Start of Record excerpts
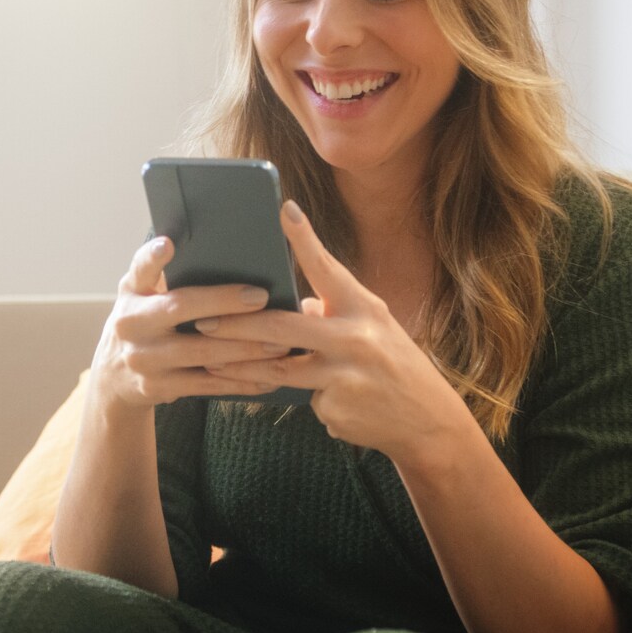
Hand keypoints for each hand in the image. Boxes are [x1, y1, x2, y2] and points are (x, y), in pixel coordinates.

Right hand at [91, 237, 295, 409]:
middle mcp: (131, 325)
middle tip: (262, 297)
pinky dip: (240, 382)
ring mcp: (143, 360)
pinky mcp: (157, 388)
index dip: (153, 257)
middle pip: (180, 309)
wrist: (113, 375)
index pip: (140, 269)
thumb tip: (203, 246)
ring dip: (244, 348)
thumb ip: (158, 271)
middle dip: (224, 303)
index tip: (169, 244)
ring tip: (280, 342)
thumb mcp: (138, 292)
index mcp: (131, 293)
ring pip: (201, 352)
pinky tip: (269, 376)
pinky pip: (206, 384)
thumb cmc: (142, 320)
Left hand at [197, 201, 473, 460]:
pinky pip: (302, 400)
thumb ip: (331, 314)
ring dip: (241, 367)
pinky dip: (302, 399)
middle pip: (282, 327)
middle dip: (236, 324)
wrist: (428, 423)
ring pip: (279, 369)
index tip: (283, 209)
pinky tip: (323, 402)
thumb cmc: (393, 365)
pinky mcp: (336, 408)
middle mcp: (355, 337)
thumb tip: (291, 306)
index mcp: (363, 308)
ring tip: (211, 362)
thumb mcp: (371, 328)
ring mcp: (344, 375)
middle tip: (202, 319)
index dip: (304, 238)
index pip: (327, 267)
End of Record excerpts
▶ **Work instructions**
Copy all lines above where "pinky" is present.

▶ **Answer area**
pinky dip: (240, 382)
pinky mcp: (157, 388)
pinky tip: (269, 376)
pinky pip: (206, 384)
pinky pip: (302, 400)
pinky dip: (302, 399)
pinky tip: (323, 402)
pinky mcp: (336, 408)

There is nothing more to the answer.